1.4. Vervoersvoorziening

  • 1.

    In aanvulling op artikel 7 van de Verordening maatschappelijke ondersteuning Diemen 2020 kan een cliënt in aanmerking komen voor een individuele vervoersvoorziening als deze:

    • a.

      langdurig noodzakelijk is en

    • b.

      wanneer het collectief vervoer (Wmo vervoer) niet of slechts in beperkte mate in de vervoersbehoefte van de cliënt voorziet en als zodanig geen passende bijdrage levert aan diens zelfredzaamheid en participatie van de cliënt. Bij de verstrekking van vervoersvoorzieningen is het uitgangspunt ‘collectief als het kan, en individueel als het moet’. Het primaat is gelegd bij het collectief vervoer.

  • 2.

    Bij de te verstrekken vervoersvoorziening wordt in de weging van de vervoersbehoefte ten behoeve van maatschappelijke participatie uitsluitend rekening gehouden met de lokale verplaatsingen in het kader van het leven van alledag, het lokaal vervoer, in elk geval binnen Diemen.

1.5. Logeeropvang

  • 1.

    In aanvulling op artikel 7 van de Verordening maatschappelijke ondersteuning Diemen 2020 kan een cliënt gedurende maximaal drie etmalen per week, of maximaal twee maal twee weken aaneengesloten per jaar in aanmerking komen voor logeeropvang als er zonder de inzet hiervan overbelasting van de mantelzorger dreigt en

    • a.

      de cliënt langdurig is aangewezen op meer dan gebruikelijke hulp, en

    • b.

      dagbesteding en ambulante ondersteuning niet voldoende oplossing bieden, en

    • c.

      de cliënt geen aanspraak kan maken op de Zorgverzekeringswet of de Wet langdurige zorg om de overbelasting te voorkomen.

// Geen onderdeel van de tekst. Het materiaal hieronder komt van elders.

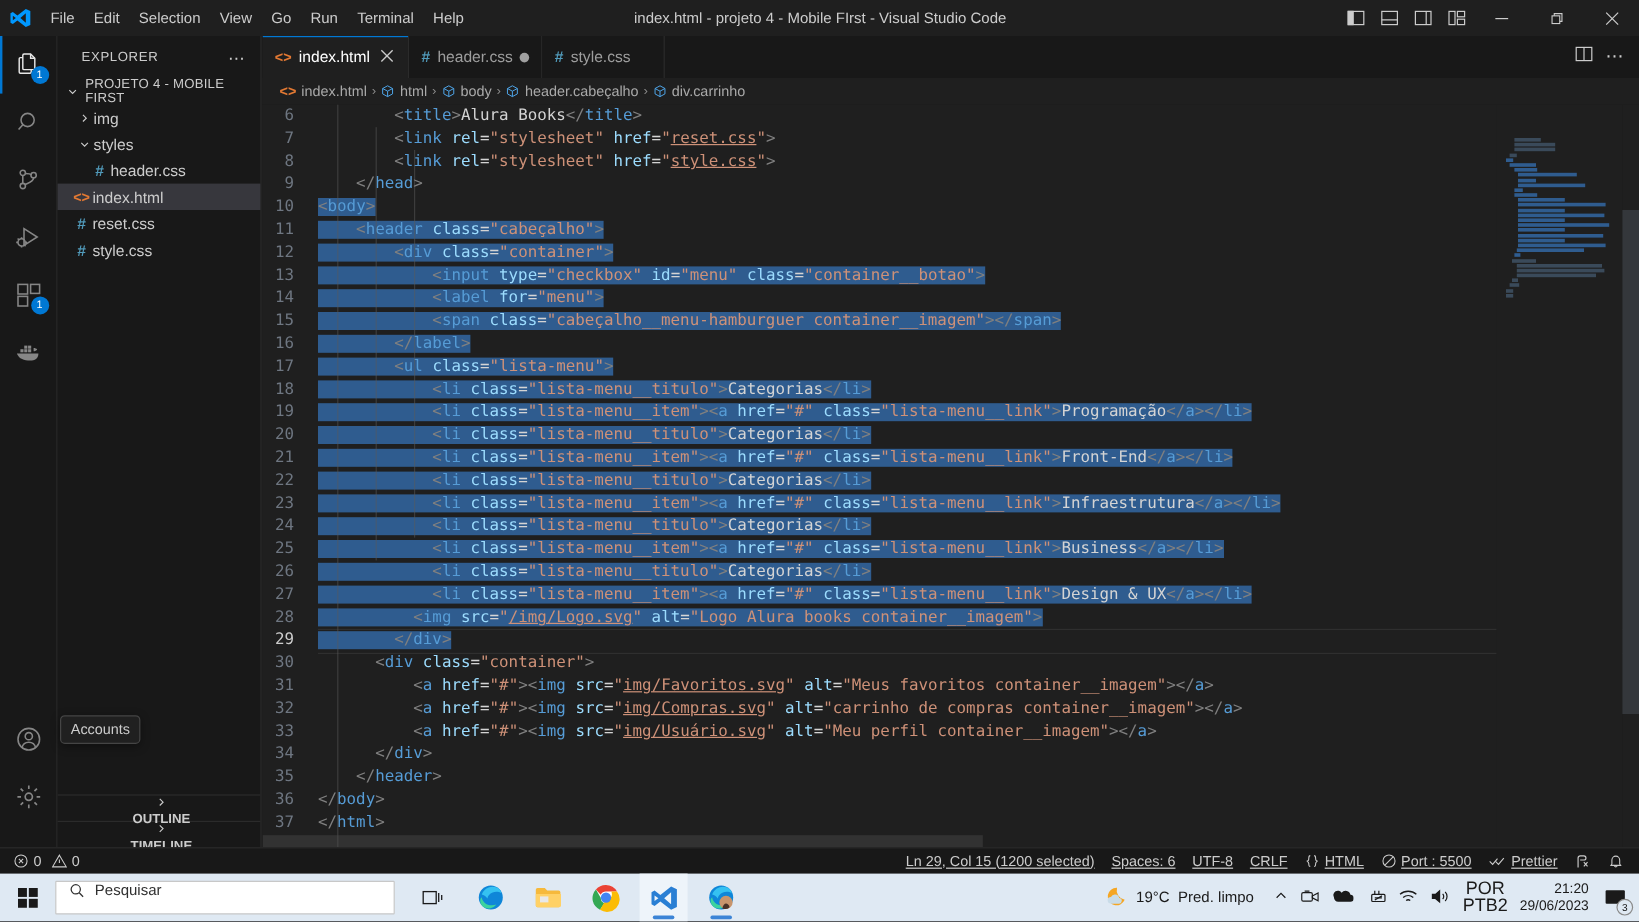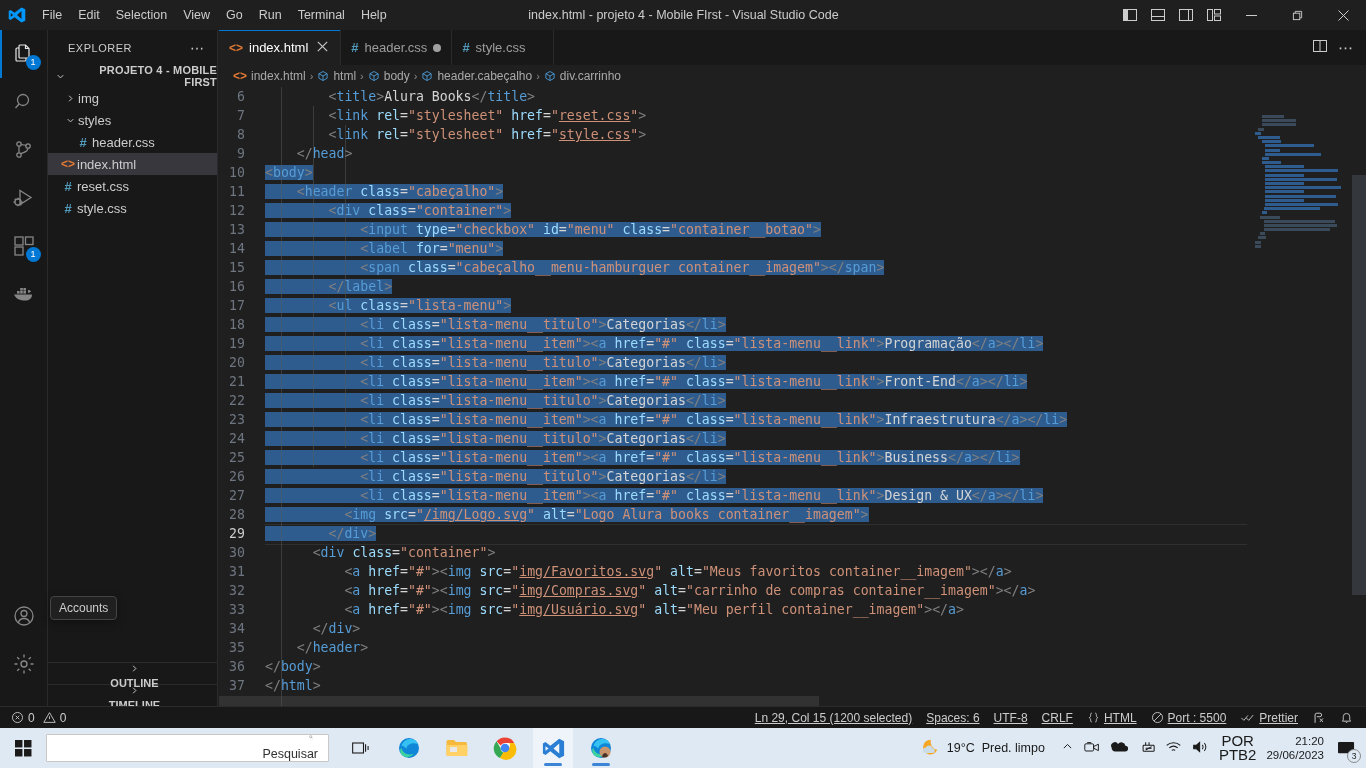--- a/index.html
+++ b/index.html
@@ -67,7 +67,7 @@
   .sidebar-actions { color: #cccccc; font-size: 14px; letter-spacing: 1px; padding-right: 4px;}
   .tree-root {
     height: 22px; display: flex; align-items: center; gap: 3px; padding-left: 4px;
-    font-size: 11px; font-weight: bold; color: #cccccc; letter-spacing: .2px; text-align: right;
+    font-size: 11px; font-weight: normal; color: #cccccc; letter-spacing: .2px;
   }
   .tree-row {
     height: 22px; display: flex; align-items: center; font-size: 13px; color: #cccccc; cursor: pointer;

1.6 Maatwerkvoorziening als financiële tegemoetkoming in de kosten

  • 1.

    Voor het verstrekken van een financiële tegemoetkoming in de kosten dient er sprake te zijn van kosten voor de cliënt ten opzichte van de situatie vóór de aanvraag en ten opzichte van andere personen zonder beperkingen in een vergelijkbare situatie

1.6.1. Financiële tegemoetkoming in de kosten van verhuizing

  • 1.

    Een toegekende vergoeding in de kosten van verhuizing wordt pas uitbetaald als aan de volgende voorwaarden is voldaan:

    • a.

      de woning voldoet aan de in de beschikking genoemde eisen of;

    • b.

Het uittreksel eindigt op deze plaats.